Social Safety Net of the Future

Our final two sessions took a step back and examined the future of work from a societal standpoint. In the US, we are accustomed to health, savings, and other benefits being tied to our employer. But that is changing in many ways as it becomes more competitive to retain employees.

💡 An expanding definition of “benefit.” Employees are requesting more than health insurance and 401(k) plans from their employers: they now expect support in areas that lead to greater life fulfillment, such as transportation and family. Rob Sadow is reinventing transportation benefits at Scoop by targeting drive-heavy markets like the Bay Area, which leads the US in commuting with 120,000 “super commuters.” Less time commuting and more time socializing with Scoop’s carpooling platform results in happier employees.

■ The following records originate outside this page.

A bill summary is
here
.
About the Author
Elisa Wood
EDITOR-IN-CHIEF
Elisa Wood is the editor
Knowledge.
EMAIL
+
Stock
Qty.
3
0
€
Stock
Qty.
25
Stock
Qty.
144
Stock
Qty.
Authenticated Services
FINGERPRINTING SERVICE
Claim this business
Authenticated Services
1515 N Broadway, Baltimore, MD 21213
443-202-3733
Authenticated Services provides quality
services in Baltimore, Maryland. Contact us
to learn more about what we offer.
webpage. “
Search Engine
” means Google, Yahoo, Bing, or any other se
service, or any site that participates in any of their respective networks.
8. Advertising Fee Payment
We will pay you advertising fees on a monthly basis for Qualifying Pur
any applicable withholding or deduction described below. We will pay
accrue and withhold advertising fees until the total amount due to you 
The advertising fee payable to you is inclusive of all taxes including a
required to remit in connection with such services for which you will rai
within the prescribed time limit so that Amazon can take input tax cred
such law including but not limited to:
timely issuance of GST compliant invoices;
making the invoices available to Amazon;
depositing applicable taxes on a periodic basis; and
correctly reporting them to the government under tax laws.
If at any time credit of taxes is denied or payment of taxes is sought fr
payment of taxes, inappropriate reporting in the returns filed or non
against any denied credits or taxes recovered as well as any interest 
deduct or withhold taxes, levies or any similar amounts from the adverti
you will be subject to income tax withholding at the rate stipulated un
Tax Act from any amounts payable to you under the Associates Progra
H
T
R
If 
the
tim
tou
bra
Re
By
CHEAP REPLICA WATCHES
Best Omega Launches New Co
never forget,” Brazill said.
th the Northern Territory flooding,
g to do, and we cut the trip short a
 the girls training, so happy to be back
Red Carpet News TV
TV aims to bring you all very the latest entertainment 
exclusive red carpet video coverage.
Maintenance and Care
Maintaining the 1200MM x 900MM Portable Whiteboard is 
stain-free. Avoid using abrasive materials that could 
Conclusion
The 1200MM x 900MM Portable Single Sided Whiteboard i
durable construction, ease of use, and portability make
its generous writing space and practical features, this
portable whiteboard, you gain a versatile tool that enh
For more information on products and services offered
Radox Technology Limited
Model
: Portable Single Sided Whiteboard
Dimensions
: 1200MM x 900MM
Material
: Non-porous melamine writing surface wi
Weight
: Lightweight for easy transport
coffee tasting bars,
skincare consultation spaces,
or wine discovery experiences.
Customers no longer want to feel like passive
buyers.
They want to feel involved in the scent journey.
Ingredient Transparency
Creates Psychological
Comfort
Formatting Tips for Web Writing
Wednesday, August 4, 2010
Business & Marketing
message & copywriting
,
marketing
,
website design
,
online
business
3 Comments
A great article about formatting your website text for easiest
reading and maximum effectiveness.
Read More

Family is another source of fulfillment. Platforms like Wildflower Health cater to women, who make 80% of healthcare decisions and are aptly termed by CEO Leah Sparks as the “Chief Health Officers of the Home.” The goal of Sparks is to streamline the administrative tasks associated with managing a pregnancy and young children, which helps clear the plates of working parents, which keeps employees productive and happy.

💡 Fed up with fees. At large companies, retirement plans are a given. However, at small businesses and early startups, this isn’t always the case: providing a 401(k) option is costly and time-intensive, which is how Kevin Busque, as a Taskrabbit co-founder, initially got the idea for Guideline. For a <$100 base fee and $8 per month, per employee pricing structure, even Guideline’s smallest customers can affordably help employees save for the future. We expect that outsourcing administrative functions like this will only increase with the future of work.

💡 Portability of benefits is key. For workers who bounce between part-time contracting gigs, insurance can be an expensive and complicated burden. This has catalyzed a whole new category of portable benefits that are attached to the individual rather than employer. Safety Wing, which covers contractors living outside of their home country, tackles this by offering health and travel insurance for digital nomads at <$40/month. Stride Health, which started off in the world of comparing health plan pricing, launched its Benefits Marketplace this summer to provide gig workers with an array of covered perks. We also heard from Digit, whose set-it-and-forget-it DtC savings platform exemplifies the increasing autonomy individuals are pursuing for their own financial futures.